■ Task prompt
Swap every "Which" for "What" in the records below, leaving everything else the same, and give the lines again without the pictures.

■ Recorded information
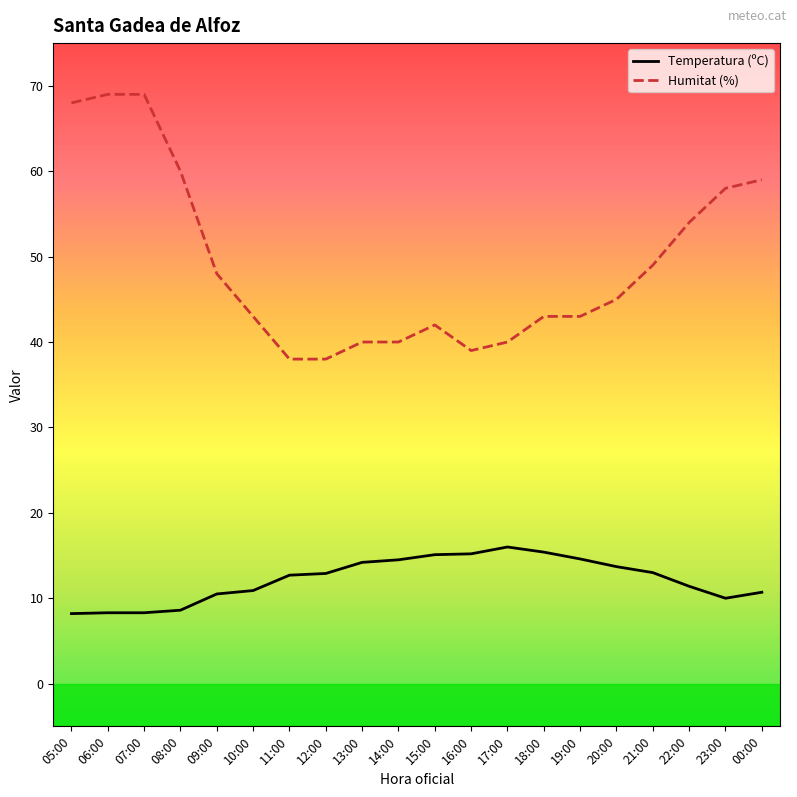

True or false: Temperatura (ºC) and Humitat (%) cross at least once.

False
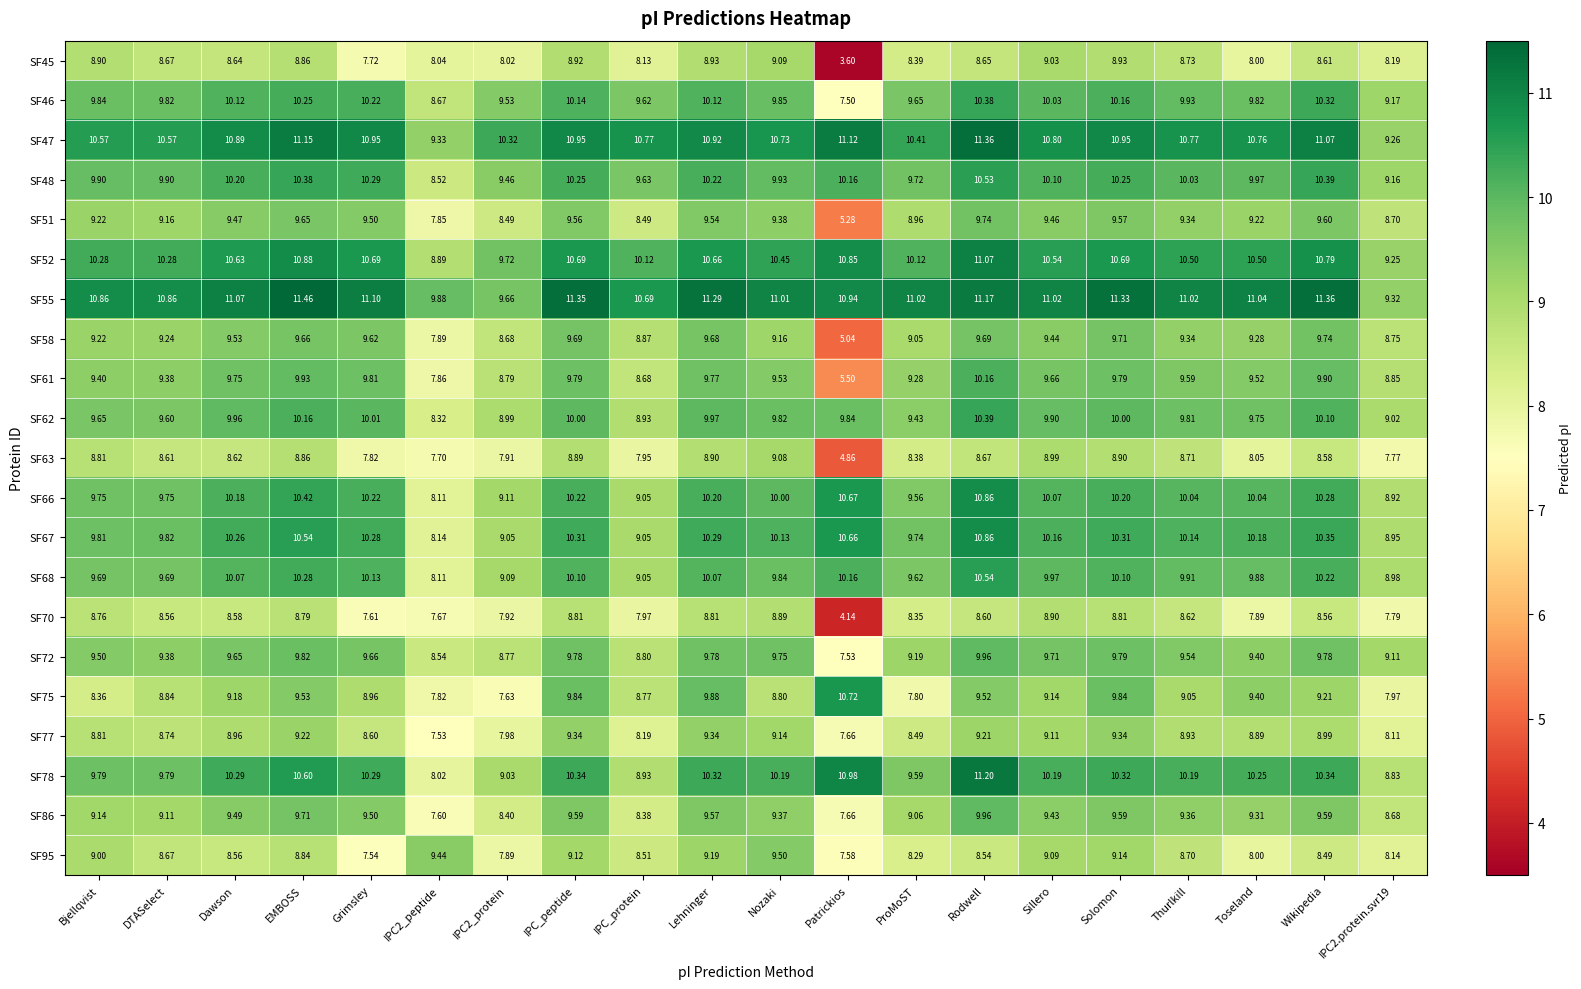

Which category has the highest value across all series?

EMBOSS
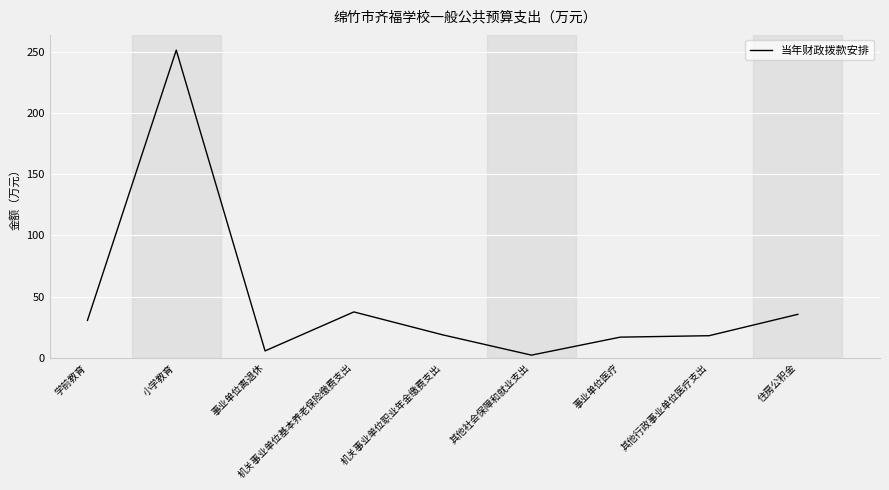

Does the chart display data point markers on the line(s)?

No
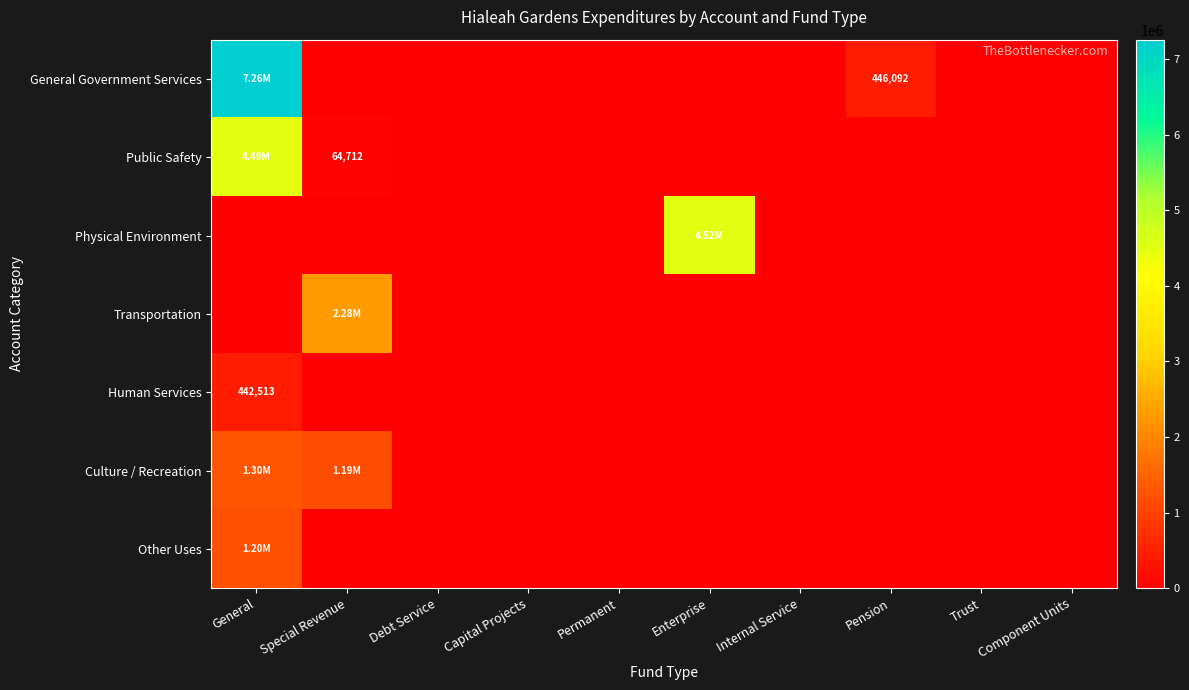

Which series has the largest range (max minus min)?

General Government Services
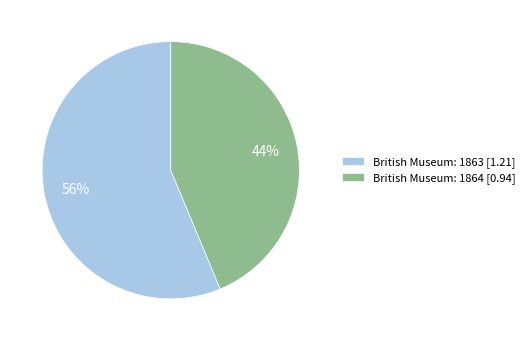

Which has a higher value, British Museum: 1863 [1.21] or British Museum: 1864 [0.94]?

British Museum: 1863 [1.21]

■ Reply
True or false: Temperatura (ºC) and Humitat (%) cross at least once.

False

What category has the highest value across all series?

EMBOSS

Does the chart display data point markers on the line(s)?

No

What series has the largest range (max minus min)?

General Government Services

What has a higher value, British Museum: 1863 [1.21] or British Museum: 1864 [0.94]?

British Museum: 1863 [1.21]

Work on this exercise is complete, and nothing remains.